# Document extract
=-=-=-=-=

7.16 The Buyer shall not be entitled to make a claim in respect of the Seller’s Warranties (other than a claim in respect of the Title and Capacity Warranties) after Completion where the matter giving rise to such claim was known or ought reasonably to have been known to the Buyer and/or any of its advisers (being those advisers which have been engaged specifically in connection with the subject matter of this Agreement, but excluding (to the extent engaged by the Seller in connection with this Agreement) any adviser who is a member of, or who is otherwise associated with, Conyers Dill & Pearman) before the date of this Agreement.

 

8


EXECUTION VERSION

 

7.17 The Title and Capacity Warranties and those Seller’s Warranties set out in paragraph 16 (Insolvency) of Part A of Schedule 2 shall be deemed to be repeated immediately before Completion, with reference to those facts and circumstances then prevailing and for this purpose a reference in any of those Warranties to the date of this Agreement shall be construed as a reference to the Completion Date.

 

8 Claims against the Seller

In the absence of fraud or dishonesty by or on behalf of the Seller, the provisions of Schedule 4 shall apply in relation to the liability of the Seller in respect of any Relevant Claim.

 

9 Guarantee by the Buyer’s Guarantor

 

9.1 In consideration of the Seller entering into this Agreement, the Buyer’s Guarantor unconditionally and irrevocably guarantees to the Seller the due and punctual performance of all the obligations and liabilities of the Buyer to make payment under or otherwise arising out of or in connection with this Agreement (as any of such obligations and liabilities may from time to time be varied, extended, increased or replaced) and undertakes to keep the Seller fully indemnified against all liabilities, losses, proceedings, claims, damages, costs and expenses of whatever nature which any of them may suffer or incur directly as result of any failure or delay by the Buyer in the performance of any such obligations and liabilities.

 

9.2 If any outstanding obligation or liability of the Buyer expressed to be the subject of the guarantee contained in this clause 9 (the Buyer’s Guarantee) is not or ceases to be valid or enforceable against the Buyer (in whole or in part) on any ground whatsoever (including, but not limited to, any defect in or want of powers of the Buyer or irregular exercise of such powers, or any lack of authority on the part of any person purporting to act on behalf of the Buyer, or any legal or other limitation, disability or incapacity, or any change in the constitution of, or any amalgamation or reconstruction of the Buyer, or the Buyer taking steps to enter into or entering into bankruptcy, liquidation, administration or insolvency, or any other step being taken by any person with a view to any of those things), the Buyer’s Guarantor shall nevertheless be liable to the Seller in respect of that purported obligation or liability as if the same were fully valid and enforceable and the Buyer’s Guarantor were the principal debtor in respect thereof.

=-=-=-=-=

# Supplied material
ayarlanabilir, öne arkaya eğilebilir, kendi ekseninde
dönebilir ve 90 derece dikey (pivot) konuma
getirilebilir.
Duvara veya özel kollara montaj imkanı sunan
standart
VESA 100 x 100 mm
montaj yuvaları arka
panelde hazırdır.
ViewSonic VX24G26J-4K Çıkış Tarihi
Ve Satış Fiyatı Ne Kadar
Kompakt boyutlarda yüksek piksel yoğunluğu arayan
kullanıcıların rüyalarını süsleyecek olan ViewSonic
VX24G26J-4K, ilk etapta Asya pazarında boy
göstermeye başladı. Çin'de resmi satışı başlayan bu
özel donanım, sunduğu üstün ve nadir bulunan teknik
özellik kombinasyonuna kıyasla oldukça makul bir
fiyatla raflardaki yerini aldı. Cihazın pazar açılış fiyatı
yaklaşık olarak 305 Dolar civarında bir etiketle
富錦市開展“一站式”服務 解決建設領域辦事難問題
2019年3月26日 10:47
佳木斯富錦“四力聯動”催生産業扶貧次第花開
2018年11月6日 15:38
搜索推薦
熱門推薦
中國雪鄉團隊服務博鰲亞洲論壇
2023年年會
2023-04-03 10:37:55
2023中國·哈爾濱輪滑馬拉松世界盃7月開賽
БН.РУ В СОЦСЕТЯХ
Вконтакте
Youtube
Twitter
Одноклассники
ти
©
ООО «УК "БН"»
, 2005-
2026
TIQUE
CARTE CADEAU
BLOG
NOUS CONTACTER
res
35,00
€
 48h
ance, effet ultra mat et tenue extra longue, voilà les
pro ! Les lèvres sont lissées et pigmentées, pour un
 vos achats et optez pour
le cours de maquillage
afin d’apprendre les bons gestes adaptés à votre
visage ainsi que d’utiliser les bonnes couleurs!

=-=-=-=-=

# The problem
Can you extract the part of the agreement excerpt starting at "7.16 The Buyer" and ending at "of this Agreement."? The records aren't needed for anything here.

# Exercise result
7.16 The Buyer shall not be entitled to make a claim in respect of the Seller’s Warranties (other than a claim in respect of the Title and Capacity Warranties) after Completion where the matter giving rise to such claim was known or ought reasonably to have been known to the Buyer and/or any of its advisers (being those advisers which have been engaged specifically in connection with the subject matter of this Agreement, but excluding (to the extent engaged by the Seller in connection with this Agreement) any adviser who is a member of, or who is otherwise associated with, Conyers Dill & Pearman) before the date of this Agreement.